• **Problem to solve**:
Beneath this line is the data. Output exactly the lines from the line with "chance to earn" to the line with "good amount of CP, which you can use to", both ends included, and nothing more.

• **Source data**:
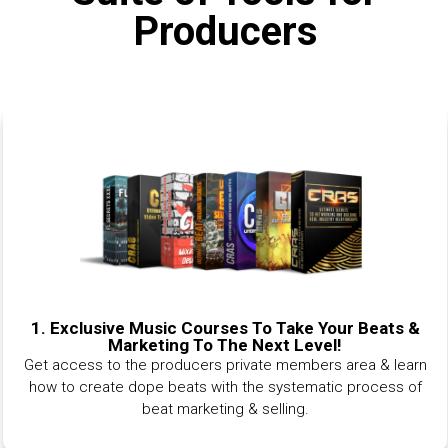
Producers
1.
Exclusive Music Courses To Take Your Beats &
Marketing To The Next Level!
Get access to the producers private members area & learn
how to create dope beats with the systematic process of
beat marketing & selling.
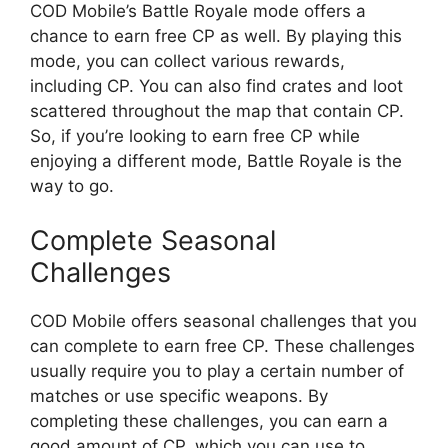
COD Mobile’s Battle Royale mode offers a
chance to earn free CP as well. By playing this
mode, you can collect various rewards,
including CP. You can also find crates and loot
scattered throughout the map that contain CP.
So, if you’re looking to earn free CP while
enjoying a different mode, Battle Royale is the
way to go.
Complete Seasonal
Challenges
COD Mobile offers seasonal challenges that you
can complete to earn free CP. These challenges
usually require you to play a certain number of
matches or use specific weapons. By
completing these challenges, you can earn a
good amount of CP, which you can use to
==
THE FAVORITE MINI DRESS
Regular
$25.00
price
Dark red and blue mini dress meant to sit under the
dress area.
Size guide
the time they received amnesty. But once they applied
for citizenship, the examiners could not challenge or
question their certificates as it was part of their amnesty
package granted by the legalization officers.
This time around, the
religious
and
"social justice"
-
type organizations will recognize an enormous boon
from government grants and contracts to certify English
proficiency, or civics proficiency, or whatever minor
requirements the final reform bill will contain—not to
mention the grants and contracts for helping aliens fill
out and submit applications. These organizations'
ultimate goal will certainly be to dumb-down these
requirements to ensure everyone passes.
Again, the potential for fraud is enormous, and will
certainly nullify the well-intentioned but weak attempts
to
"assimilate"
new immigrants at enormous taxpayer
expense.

• **Answer section**:
chance to earn free CP as well. By playing this
mode, you can collect various rewards,
including CP. You can also find crates and loot
scattered throughout the map that contain CP.
So, if you’re looking to earn free CP while
enjoying a different mode, Battle Royale is the
way to go.
Complete Seasonal
Challenges
COD Mobile offers seasonal challenges that you
can complete to earn free CP. These challenges
usually require you to play a certain number of
matches or use specific weapons. By
completing these challenges, you can earn a
good amount of CP, which you can use to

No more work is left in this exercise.